- EXCERPT TO READ -
------------------------------------------------------------

[jcifs] Multiple LogonShares

[Michael B Allen]

On Tue, 12 Apr 2005 23:18:54 -0400
Pete Arvanitis <pete at petecode.com> wrote:

> 1. Are there any plans on making LOGON_SHARE non-static in a future 
> release? Is it even possible to make it non-static (and will we be able 
> to associate an SmbSession with a particular filter instance?)

The 2.0 branch is going to change how properties are handled such
that some may be non-static. But I don't think that in itself will
help you. For one, the NtlmHttpFilter only negotiates and checks the
credentials against the DC once when the session is established. So if
someone authenticated on one page they could then access the other and
possibly get in even though the associated ACL specifically denied their
access.

> 2. Is there another way to have multiple ACL's using jcifs?

Not really. That wouldn't be the correct technique anyway I
think. The preferred solution for this sort of thing is to use
HttpServletRequest.isUserInRole(). Unfortunately JCIFS mainline does
not retrieve group information necessary to overload this check. The
jcifs-ext branch does but that code might be a little old now. JCIFS
2.0 will have the RPCs necessary to do this [1].

Mike

[1] Actually those RPCs exist and have been demonstrated in the
jarapac/examples so in theory one could make isUserInRole() work properly
but you would have to be pretty hard-core and determined to do it
correctly so that the result is secure and doesn't cause the DC to choke.

-- 
IRC - where men are men, women are men, and the boys are FBI agents.

------------------------------------------------------------

- EXCERPTED RECORDS -
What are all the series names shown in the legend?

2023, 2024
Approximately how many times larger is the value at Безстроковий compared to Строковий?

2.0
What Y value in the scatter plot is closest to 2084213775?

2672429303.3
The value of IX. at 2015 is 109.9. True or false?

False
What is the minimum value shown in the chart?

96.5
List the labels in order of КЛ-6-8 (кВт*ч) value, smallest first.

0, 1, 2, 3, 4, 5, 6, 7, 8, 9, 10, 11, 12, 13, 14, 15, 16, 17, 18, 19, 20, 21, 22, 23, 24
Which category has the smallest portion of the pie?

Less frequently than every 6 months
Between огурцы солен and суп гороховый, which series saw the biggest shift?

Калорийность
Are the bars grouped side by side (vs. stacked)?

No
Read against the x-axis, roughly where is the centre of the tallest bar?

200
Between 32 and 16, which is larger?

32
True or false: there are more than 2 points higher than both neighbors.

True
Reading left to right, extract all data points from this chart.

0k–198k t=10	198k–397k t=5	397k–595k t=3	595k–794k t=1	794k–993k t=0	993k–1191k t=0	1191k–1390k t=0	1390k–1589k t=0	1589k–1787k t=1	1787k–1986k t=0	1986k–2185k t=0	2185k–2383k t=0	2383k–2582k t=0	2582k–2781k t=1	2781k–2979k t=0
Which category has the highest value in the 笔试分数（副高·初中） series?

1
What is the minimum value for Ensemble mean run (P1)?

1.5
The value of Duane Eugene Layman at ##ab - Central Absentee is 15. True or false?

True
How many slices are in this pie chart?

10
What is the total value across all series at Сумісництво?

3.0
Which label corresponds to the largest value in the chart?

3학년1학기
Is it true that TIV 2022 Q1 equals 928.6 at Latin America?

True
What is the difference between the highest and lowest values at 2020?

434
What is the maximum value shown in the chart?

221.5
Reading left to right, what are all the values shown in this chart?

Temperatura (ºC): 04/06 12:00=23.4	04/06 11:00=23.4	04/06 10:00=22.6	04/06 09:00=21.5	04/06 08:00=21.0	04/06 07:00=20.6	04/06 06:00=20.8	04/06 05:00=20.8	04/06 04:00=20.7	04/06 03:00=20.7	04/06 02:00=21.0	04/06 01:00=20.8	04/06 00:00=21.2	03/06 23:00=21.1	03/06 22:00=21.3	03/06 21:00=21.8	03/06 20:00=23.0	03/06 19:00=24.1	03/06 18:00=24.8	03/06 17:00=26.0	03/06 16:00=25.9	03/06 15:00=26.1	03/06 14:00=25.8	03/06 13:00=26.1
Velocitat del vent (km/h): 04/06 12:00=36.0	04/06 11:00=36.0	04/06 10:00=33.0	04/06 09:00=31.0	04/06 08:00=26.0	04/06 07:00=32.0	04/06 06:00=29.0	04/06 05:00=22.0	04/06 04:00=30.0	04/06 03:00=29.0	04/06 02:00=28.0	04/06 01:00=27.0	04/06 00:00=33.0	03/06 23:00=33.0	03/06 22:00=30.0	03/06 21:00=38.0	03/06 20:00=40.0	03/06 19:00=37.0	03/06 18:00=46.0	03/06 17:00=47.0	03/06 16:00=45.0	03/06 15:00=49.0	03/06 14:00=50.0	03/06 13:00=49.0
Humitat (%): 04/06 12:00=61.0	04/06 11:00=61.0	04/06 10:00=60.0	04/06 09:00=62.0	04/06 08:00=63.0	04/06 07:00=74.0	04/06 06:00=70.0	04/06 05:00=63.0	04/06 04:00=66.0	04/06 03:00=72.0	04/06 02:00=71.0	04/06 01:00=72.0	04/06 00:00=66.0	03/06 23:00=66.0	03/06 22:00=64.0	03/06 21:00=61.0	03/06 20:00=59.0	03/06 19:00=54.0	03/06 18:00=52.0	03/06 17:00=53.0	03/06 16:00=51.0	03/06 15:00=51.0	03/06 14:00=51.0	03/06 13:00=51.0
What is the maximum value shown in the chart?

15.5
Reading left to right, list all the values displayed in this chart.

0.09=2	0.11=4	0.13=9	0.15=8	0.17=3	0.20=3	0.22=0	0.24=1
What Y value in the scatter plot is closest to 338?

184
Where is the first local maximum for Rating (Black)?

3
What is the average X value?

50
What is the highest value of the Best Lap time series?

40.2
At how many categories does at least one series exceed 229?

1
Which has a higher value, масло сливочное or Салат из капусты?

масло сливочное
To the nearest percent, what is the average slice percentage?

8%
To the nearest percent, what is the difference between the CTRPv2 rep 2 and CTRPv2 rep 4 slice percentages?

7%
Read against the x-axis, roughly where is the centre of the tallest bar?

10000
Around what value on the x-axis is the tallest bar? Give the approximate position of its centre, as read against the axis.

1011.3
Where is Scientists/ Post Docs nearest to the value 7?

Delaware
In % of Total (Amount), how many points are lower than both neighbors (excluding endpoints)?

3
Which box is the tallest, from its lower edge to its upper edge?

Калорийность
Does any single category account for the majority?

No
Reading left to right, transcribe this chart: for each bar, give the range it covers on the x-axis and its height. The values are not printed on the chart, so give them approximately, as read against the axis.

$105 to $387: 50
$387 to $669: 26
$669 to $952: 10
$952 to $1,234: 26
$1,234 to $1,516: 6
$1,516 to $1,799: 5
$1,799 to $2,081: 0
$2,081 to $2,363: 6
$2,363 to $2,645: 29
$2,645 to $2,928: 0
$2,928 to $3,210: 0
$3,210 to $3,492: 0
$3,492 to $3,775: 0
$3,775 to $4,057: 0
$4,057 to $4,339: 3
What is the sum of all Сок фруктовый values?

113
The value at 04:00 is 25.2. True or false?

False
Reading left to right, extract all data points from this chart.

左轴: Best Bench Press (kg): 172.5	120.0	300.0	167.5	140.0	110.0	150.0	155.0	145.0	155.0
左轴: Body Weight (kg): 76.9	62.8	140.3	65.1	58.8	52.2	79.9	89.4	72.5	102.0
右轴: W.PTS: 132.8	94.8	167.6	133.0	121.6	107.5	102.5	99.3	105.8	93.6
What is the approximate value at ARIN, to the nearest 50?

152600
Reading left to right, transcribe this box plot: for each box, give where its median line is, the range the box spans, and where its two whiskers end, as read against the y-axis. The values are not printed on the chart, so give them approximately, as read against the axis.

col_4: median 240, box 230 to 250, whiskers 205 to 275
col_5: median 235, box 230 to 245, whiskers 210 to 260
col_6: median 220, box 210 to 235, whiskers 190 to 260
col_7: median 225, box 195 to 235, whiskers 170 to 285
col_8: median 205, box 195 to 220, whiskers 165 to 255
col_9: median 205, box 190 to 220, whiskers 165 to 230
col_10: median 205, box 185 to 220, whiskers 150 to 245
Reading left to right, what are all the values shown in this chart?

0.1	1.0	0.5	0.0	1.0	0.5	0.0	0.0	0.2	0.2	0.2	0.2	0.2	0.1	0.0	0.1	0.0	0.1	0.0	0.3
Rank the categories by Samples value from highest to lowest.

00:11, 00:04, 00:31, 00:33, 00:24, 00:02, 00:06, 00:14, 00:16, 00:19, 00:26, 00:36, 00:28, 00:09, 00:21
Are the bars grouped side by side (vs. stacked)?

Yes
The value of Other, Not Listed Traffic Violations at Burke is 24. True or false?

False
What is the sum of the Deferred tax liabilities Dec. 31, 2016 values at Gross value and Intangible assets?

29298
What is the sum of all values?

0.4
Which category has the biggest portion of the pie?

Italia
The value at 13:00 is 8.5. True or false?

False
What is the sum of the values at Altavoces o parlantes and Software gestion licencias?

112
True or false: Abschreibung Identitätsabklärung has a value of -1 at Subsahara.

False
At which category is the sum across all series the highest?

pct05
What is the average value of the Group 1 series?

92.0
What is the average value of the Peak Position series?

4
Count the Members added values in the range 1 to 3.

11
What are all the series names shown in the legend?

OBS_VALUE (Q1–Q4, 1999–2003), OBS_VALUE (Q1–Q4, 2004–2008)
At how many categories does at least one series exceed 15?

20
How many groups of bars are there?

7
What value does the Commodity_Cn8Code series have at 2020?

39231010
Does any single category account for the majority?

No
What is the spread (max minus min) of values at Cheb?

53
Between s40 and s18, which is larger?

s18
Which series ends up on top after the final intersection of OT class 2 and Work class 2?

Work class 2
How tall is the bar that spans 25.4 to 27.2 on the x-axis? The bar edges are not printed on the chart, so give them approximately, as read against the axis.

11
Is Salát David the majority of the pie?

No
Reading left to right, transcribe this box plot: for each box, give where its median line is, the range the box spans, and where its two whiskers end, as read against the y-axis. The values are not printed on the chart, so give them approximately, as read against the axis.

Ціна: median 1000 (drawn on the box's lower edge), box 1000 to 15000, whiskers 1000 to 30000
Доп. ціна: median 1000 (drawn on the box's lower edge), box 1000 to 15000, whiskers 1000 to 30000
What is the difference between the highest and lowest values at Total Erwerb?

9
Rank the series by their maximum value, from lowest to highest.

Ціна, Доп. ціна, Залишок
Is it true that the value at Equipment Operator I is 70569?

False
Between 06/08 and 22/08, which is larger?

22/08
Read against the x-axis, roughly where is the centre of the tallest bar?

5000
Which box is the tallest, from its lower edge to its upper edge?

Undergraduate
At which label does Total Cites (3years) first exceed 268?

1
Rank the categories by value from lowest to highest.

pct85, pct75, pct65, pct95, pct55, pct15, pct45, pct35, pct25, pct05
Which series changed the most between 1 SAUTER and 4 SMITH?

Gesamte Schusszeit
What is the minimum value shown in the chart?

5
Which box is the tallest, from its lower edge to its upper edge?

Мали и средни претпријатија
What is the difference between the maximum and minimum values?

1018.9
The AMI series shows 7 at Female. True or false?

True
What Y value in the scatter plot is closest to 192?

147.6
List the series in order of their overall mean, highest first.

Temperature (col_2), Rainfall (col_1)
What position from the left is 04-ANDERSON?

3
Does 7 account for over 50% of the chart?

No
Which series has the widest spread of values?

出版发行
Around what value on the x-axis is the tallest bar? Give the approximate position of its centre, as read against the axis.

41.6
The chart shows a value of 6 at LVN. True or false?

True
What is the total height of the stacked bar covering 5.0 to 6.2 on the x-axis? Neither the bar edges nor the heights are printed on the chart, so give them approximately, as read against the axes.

------------------------------------------------------------

- WORK REQUEST A -
According to the JCIFS reply, what does the NtlmHttpFilter do only once when the session is established?
- WORK REQUEST B -
List every JCIFS branch or line of code that the JCIFS reply names.
- WORK REQUEST C -
For each statement, say whether it agrees with the JCIFS reply, and quote the words that decide it. (i) JCIFS mainline retrieves the group information needed to overload isUserInRole(). (ii) The needed RPCs have been demonstrated in the jarapac examples. (iii) Having multiple ACLs is the correct technique.
The data above comes from a separate source.

- TASK SOLUTION A -
It negotiates and checks the credentials against the DC.

- TASK SOLUTION B -
The 2.0 branch (JCIFS 2.0), JCIFS mainline, and the jcifs-ext branch.

- TASK SOLUTION C -
(i) No: "Unfortunately JCIFS mainline does not retrieve group information necessary to overload this check."
(ii) Yes: "Actually those RPCs exist and have been demonstrated in the jarapac/examples"
(iii) No: "That wouldn't be the correct technique anyway I think."